Several speakers shared great data about how often the Internet is used as a source for healthcare information. With patients, caregivers and doctors alike going online for healthcare information, it simply is not an option for pharmaceutical companies to remain separated from this discussion.
No one company can be expected to monitor the whole of the Internet.
In our Nielsen BuzzMetrics dataset of health-specific CGM sites, we collected an average of 83,000 messages per day over the past six months. This volume will only continue to grow, and no one can expect to monitor all of it.
Pharma is ready to listen, but confusion persists.
Most pharmaceutical companies would like to listen and even respond to consumer feedback online. However, there is confusion among pharmaceutical companies about how and when it is appropriate for them to engage with consumers online, and what responsibilities they have in doing so. This confusion often results in companies holding back on engaging in social media and sometimes even in listening to what their consumers are saying online.
Adverse events are a red herring.
Companies that have not done social media listening often have a fear that they will see a high volume of adverse events in online consumer conversation. (And for pharmaceutical companies, there is a requirement that these events are followed up and reported to the FDA.) In fact, the number of adverse events in online discussion is very low and manageable within the reporting systems that pharmaceutical companies already have in place.
This last point was the basis of my testimony at the hearing. In 2008, Nielsen analyzed online healthcare discussion to define the number of adverse events and found that just 4 of 500 messages contain adverse event information, and only 1 of those messages contained all of the criteria that are required for AE reporting.
For me, the key takeaway from the FDA hearing was this: More and more consumers are online looking for information on their health. Some of the information they find online is good, but some is not, and it’s not always easy to tell the difference. Right now anyone can contribute to the online health discussion except the pharmaceutical companies, who are waiting for guidelines from the FDA about how to engage online in an appropriate and responsible way.

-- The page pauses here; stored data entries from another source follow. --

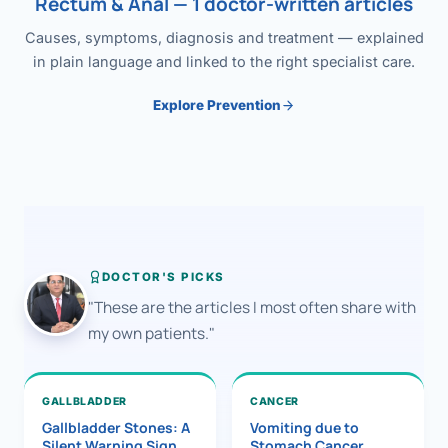
Rectum & Anal — 1 doctor-written articles
Causes, symptoms, diagnosis and treatment — explained
in plain language and linked to the right specialist care.
Explore Prevention
DOCTOR'S PICKS
"These are the articles I most often share with
my own patients."
GALLBLADDER
CANCER
Gallbladder Stones: A
Vomiting due to
Silent Warning Sign
Stomach Cancer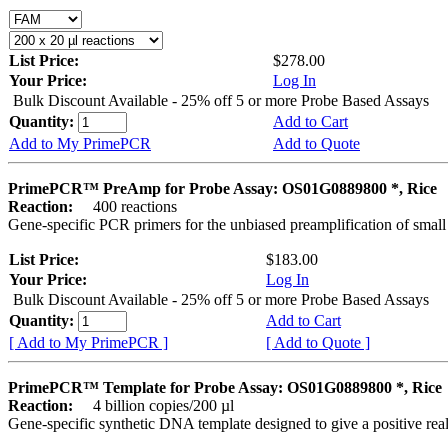
List Price:
$278.00
Your Price:
Log In
Bulk Discount Available - 25% off 5 or more Probe Based Assays
Quantity:
Add to Cart
Add to My PrimePCR
Add to Quote
PrimePCR™ PreAmp for Probe Assay: OS01G0889800 *, Rice
Reaction:
400 reactions
Gene-specific PCR primers for the unbiased preamplification of smal
List Price:
$183.00
Your Price:
Log In
Bulk Discount Available - 25% off 5 or more Probe Based Assays
Quantity:
Add to Cart
[ Add to My PrimePCR ]
[ Add to Quote ]
PrimePCR™ Template for Probe Assay: OS01G0889800 *, Rice
Reaction:
4 billion copies/200 µl
Gene-specific synthetic DNA template designed to give a positive re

There was a sense of hope among attendees at the hearing that the FDA will provide new guidelines on the Internet and social media relatively soon. When that happens, not only do we empower the pharmaceutical companies to interact with consumers online, but we give them a sense of duty to contribute to the conversation in a responsible way. Of course it’s not appropriate for pharmaceutical companies to get involved in every consumer discussion about healthcare online. But where these companies can contribute value to the discussion, let’s empower them to do just that.
Like many of my colleagues in the pharmaceutical/healthcare field, I look forward to watching and participating as the discussion continues to unfold.